Berlin Institute of Technology, Machine Learning Group, Franklinstr 28/29, 10587 Berlin, Germany.
Neuroimage. 2012 Jul 16;61(4):1031-42. doi: 10.1016/j.neuroimage.2012.04.015. Epub 2012 Apr 14.
The goal of most functional Magnetic Resonance Imaging (fMRI) analyses is to investigate neural activity. Many fMRI analysis methods assume that the temporal dynamics of the hemodynamic response function (HRF) to neural activation is separable from its spatial dynamics. Although there is empirical evidence that the HRF is more complex than suggested by space-time separable canonical HRF models, it is difficult to assess how much information about neural activity is lost when assuming space-time separability. In this study we directly test whether spatiotemporal variability in the HRF that is not captured by separable models contains information about neural signals. We predict intracranially measured neural activity from simultaneously recorded fMRI data using separable and non-separable spatiotemporal deconvolutions of voxel time series around the recording electrode. Our results show that abandoning the spatiotemporal separability assumption consistently improves the decoding accuracy of neural signals from fMRI data. We compare our findings with results from optical imaging and fMRI studies and discuss potential implications for classical fMRI analyses without invasive electrophysiological recordings.
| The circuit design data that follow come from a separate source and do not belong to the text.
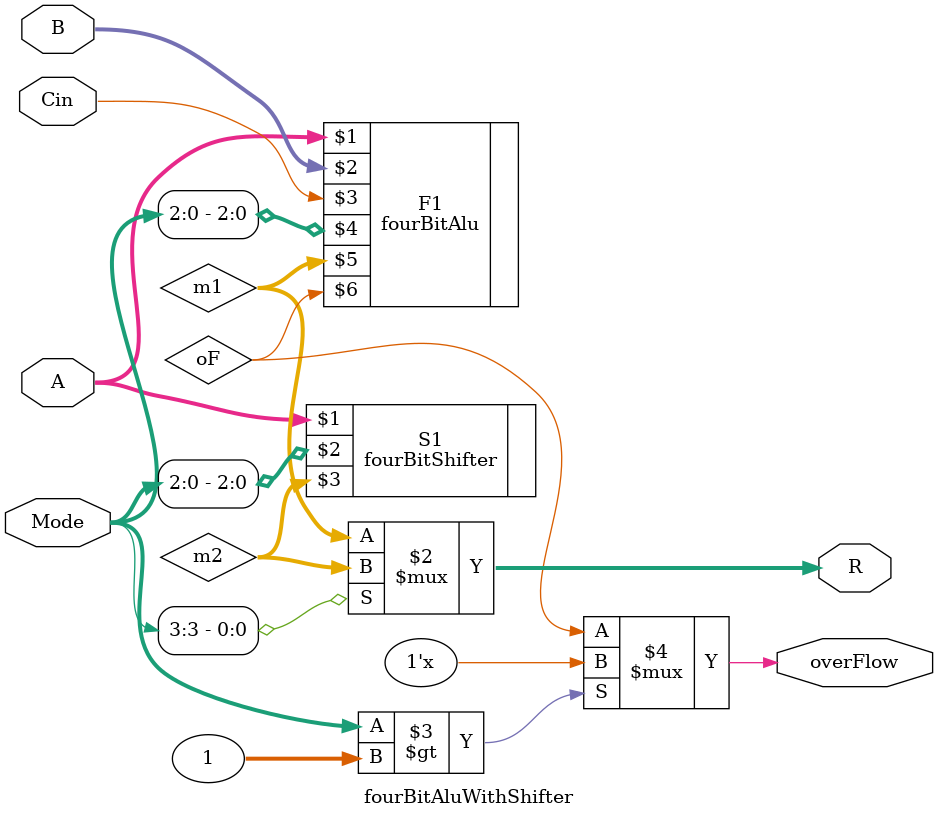
<source format=v>
 module fourBitAluWithShifter(A, B, Cin, Mode, R, overFlow);
	input [3:0] A, B;
	input [3:0] Mode;
	input Cin;
	output [3:0] R;
	output overFlow;
	
	wire [3:0] m1,m2;
	wire oF;
	
	fourBitAlu F1(A, B, Cin, Mode[2:0], m1, oF);
	fourBitShifter S1(A, Mode[2:0], m2);
	
	assign R = (Mode[3] == 1)? m2 : m1;
	assign overFlow = (Mode > 1)? 1'bz : oF;
	
endmodule
</source>
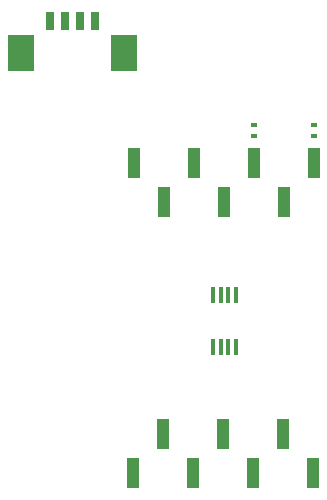
<source format=gbr>
G04 #@! TF.GenerationSoftware,KiCad,Pcbnew,(5.1.2)-2*
G04 #@! TF.CreationDate,2021-11-10T11:23:53-03:00*
G04 #@! TF.ProjectId,MAG_Plus,4d41475f-506c-4757-932e-6b696361645f,rev?*
G04 #@! TF.SameCoordinates,Original*
G04 #@! TF.FileFunction,Paste,Top*
G04 #@! TF.FilePolarity,Positive*
%FSLAX46Y46*%
G04 Gerber Fmt 4.6, Leading zero omitted, Abs format (unit mm)*
G04 Created by KiCad (PCBNEW (5.1.2)-2) date 2021-11-10 11:23:53*
%MOMM*%
%LPD*%
G04 APERTURE LIST*
%ADD10R,2.200000X3.100000*%
%ADD11R,0.800000X1.500000*%
%ADD12R,1.000000X2.510000*%
%ADD13R,0.600000X0.400000*%
%ADD14R,0.450000X1.450000*%
G04 APERTURE END LIST*
D10*
X292125000Y-54875000D03*
X283375000Y-54875000D03*
D11*
X289625000Y-52125000D03*
X288375000Y-52125000D03*
X287125000Y-52125000D03*
X285875000Y-52125000D03*
D12*
X308180000Y-64135000D03*
X303100000Y-64135000D03*
X298020000Y-64135000D03*
X292940000Y-64135000D03*
X305640000Y-67445000D03*
X300560000Y-67445000D03*
X295480000Y-67445000D03*
X305600000Y-87115000D03*
X300520000Y-87115000D03*
X295440000Y-87115000D03*
X308140000Y-90425000D03*
X303060000Y-90425000D03*
X297980000Y-90425000D03*
X292900000Y-90425000D03*
D13*
X308210000Y-61860000D03*
X308210000Y-60960000D03*
X303090000Y-60950000D03*
X303090000Y-61850000D03*
D14*
X301585000Y-79720000D03*
X300935000Y-79720000D03*
X300285000Y-79720000D03*
X299635000Y-79720000D03*
X299635000Y-75320000D03*
X300285000Y-75320000D03*
X300935000Y-75320000D03*
X301585000Y-75320000D03*
M02*

</source>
大多数功能磁共振成像 (fMRI) 分析的目标是研究神经活动。许多 fMRI 分析方法假设,对神经激活的血流动力学响应函数 (HRF) 的时间动态与其空间动态是可分离的。尽管有经验证据表明 HRF 比时空可分离的典型 HRF 模型所建议的更为复杂,但很难评估在假设时空可分离性时会丢失多少关于神经活动的信息。在这项研究中,我们直接测试了不可分离模型捕获的 HRF 的时空可变性是否包含有关神经信号的信息。我们使用记录电极周围体素时间序列的可分离和不可分离时空反卷积,从同时记录的 fMRI 数据中预测颅内测量的神经活动。我们的结果表明,放弃时空可分离性假设始终可以提高从 fMRI 数据解码神经信号的准确性。我们将我们的发现与光学成像和 fMRI 研究的结果进行了比较,并讨论了对没有侵入性电生理记录的经典 fMRI 分析的潜在影响。